Naukowcy ostrzegają
„MIĘDZY istotami ludzkimi a przyrodą niebawem może dojść do kolizji. (...) Za kilkadziesiąt lat nie będzie już szansy na zażegnanie grożących nam niebezpieczeństw”.
To ostrzeżenie pochodzi z raportu Unii Zatroskanych Uczonych, zamieszczonego w kanadyjskim piśmie medycznym Annals. Zauważono tam, iż destrukcyjne poczynania człowieka „mogą tak zmienić świat, że zachowanie życia w znanej nam postaci nie będzie już możliwe”.
Wśród palących problemów wymieniono zanikanie warstwy ozonu, zatruwanie wody, trzebienie lasów, wyjaławianie gleby oraz zagładę całych gatunków — do roku 2100 może wymrzeć jedna trzecia gatunków żyjących obecnie. „Manipulowanie przy misternej tkance życia”, czytamy w oświadczeniu Unii, „może pociągnąć za sobą daleko idące następstwa, w tym załamanie się systemów biologicznych, których dynamikę nie w pełni rozumiemy”.

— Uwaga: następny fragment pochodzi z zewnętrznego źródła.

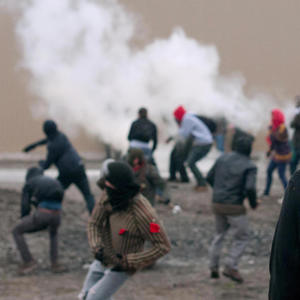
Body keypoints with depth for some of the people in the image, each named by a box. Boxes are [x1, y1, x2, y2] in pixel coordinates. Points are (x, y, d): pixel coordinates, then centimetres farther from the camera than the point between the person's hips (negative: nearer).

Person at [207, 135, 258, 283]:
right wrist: (253, 203, -4)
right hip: (234, 207, -6)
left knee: (219, 234, 22)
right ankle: (231, 267, -1)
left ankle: (213, 267, 22)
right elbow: (250, 188, -22)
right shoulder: (249, 166, -11)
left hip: (217, 203, 6)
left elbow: (209, 177, 9)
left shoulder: (222, 158, 4)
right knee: (242, 237, 8)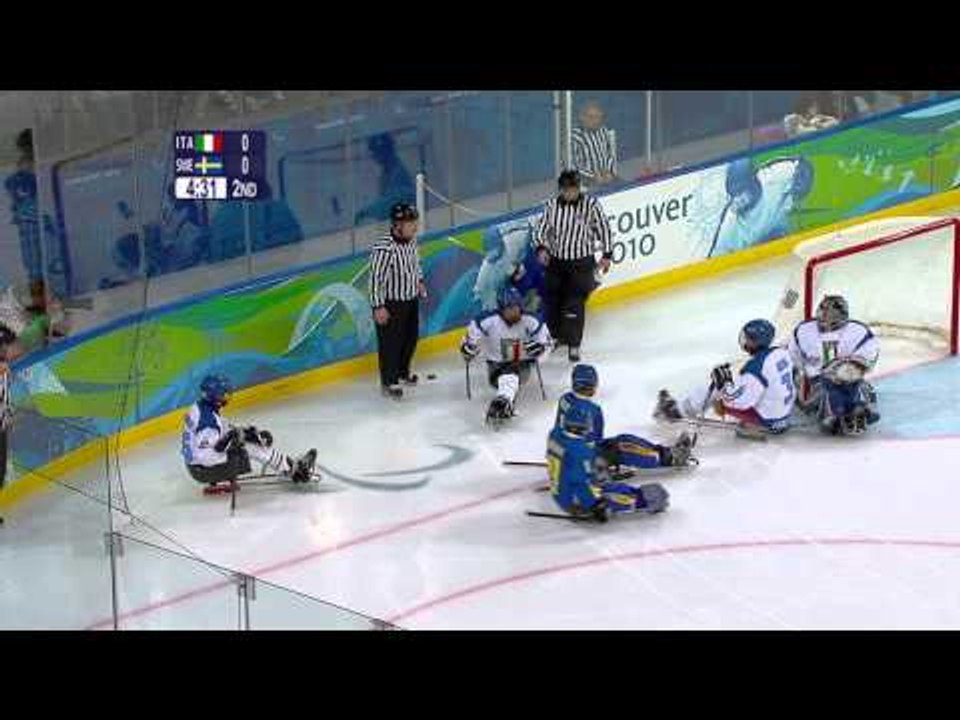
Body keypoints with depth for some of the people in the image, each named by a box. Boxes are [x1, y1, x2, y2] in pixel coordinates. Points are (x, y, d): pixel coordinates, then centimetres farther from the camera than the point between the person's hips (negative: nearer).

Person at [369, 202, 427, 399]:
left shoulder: (412, 240, -6)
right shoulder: (384, 249, -31)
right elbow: (375, 278, -24)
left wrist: (419, 281, 16)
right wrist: (378, 307, -21)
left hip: (411, 298, 8)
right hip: (390, 303, -8)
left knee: (411, 337, 22)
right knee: (391, 343, 4)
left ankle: (403, 372, 44)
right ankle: (388, 382, 20)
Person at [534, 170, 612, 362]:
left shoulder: (591, 205, -10)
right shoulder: (553, 206, -4)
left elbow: (603, 228, 0)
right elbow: (541, 229, 1)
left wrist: (607, 255, 1)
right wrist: (541, 248, -17)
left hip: (582, 262, -4)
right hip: (556, 261, 4)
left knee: (574, 304, -10)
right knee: (552, 301, 12)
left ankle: (573, 345, -3)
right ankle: (557, 335, 35)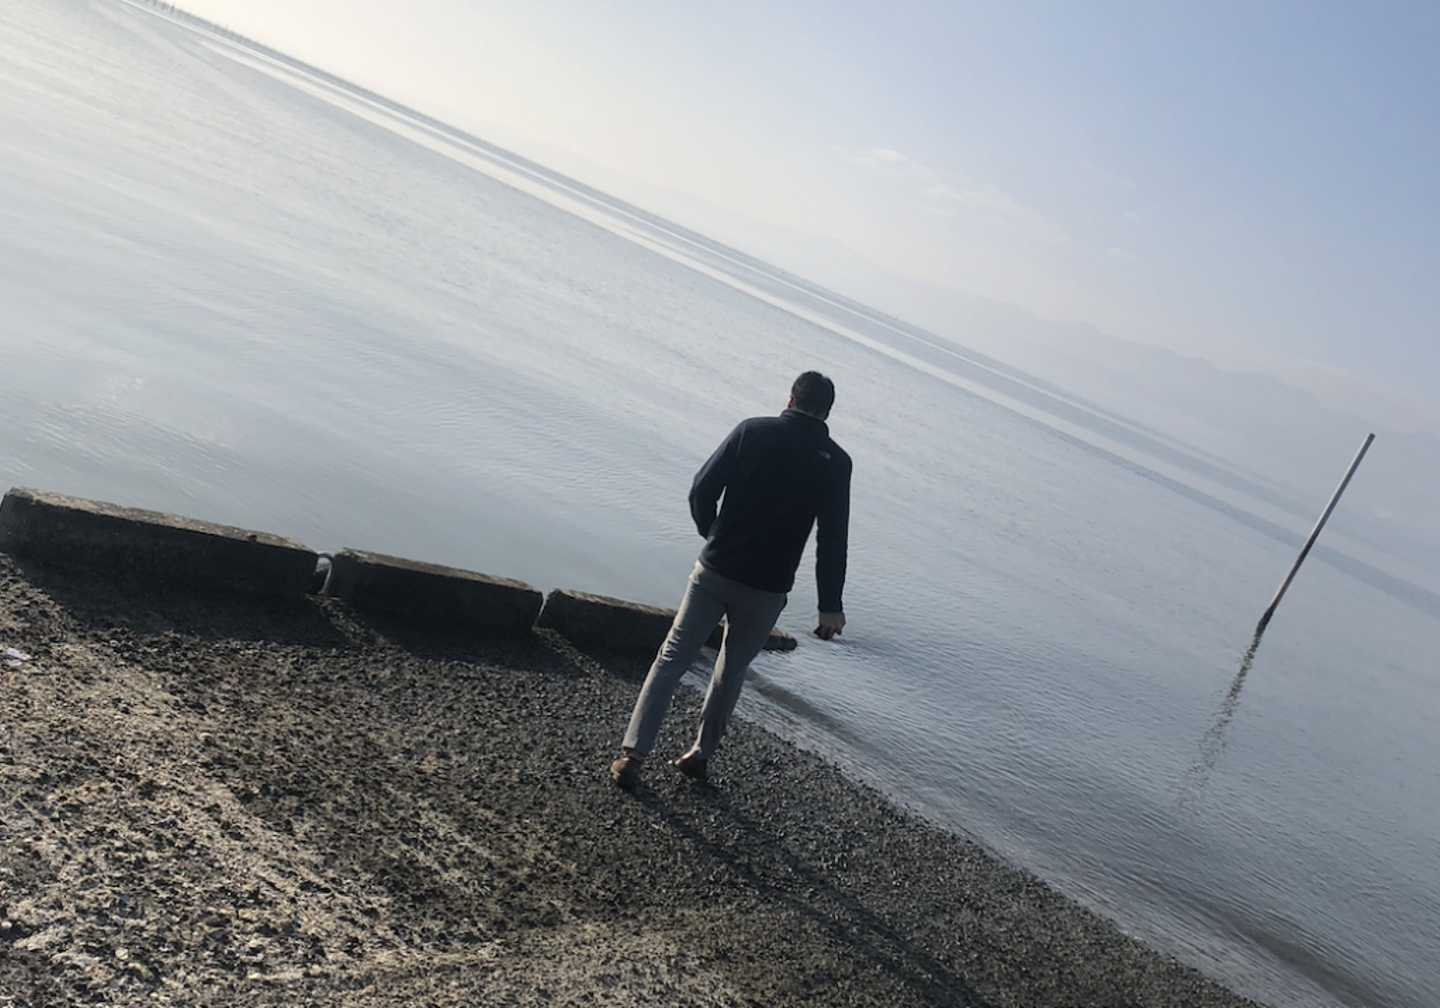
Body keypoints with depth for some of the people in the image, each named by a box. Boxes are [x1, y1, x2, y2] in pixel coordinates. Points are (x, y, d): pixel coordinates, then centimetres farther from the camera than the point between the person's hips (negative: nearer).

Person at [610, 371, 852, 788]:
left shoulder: (752, 430, -2)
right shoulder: (835, 461, -3)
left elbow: (702, 490, -3)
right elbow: (832, 539, -6)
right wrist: (830, 605, -2)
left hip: (715, 570, 0)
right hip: (767, 589, 1)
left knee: (672, 658, 7)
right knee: (731, 671, 20)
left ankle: (633, 753, 2)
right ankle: (700, 753, 26)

Pod powyższym apelem podpisało się przeszło 1600 naukowców z całego świata, w tym 104 laureatów Nagrody Nobla. W raporcie Unii poinformowano: „Owi wybitni przedstawiciele świata nauki ostrzegają całą ludzkość, iż w celu zapobieżenia powszechnej katastrofie należy zmienić sposób gospodarowania ziemią”.
Pismo Święte przyznaje, iż człowiek rzeczywiście ‛rujnuje ziemię’ (Objawienie 11:18). Wskazuje też na potrzebę dokonania zmiany w sposobie zarządzania naszą planetą (Jeremiasza 10:23; Daniela 2:44). Biblia wręcz przyrzeka, że taka zmiana nastąpi, ale nie w wyniku starań ludzkich, lecz dzięki Królestwu Bożemu, niebiańskiemu rządowi, o który mieli się modlić naśladowcy Jezusa (Psalm 145:16; Izajasza 11:1-9; Mateusza 6:9, 10).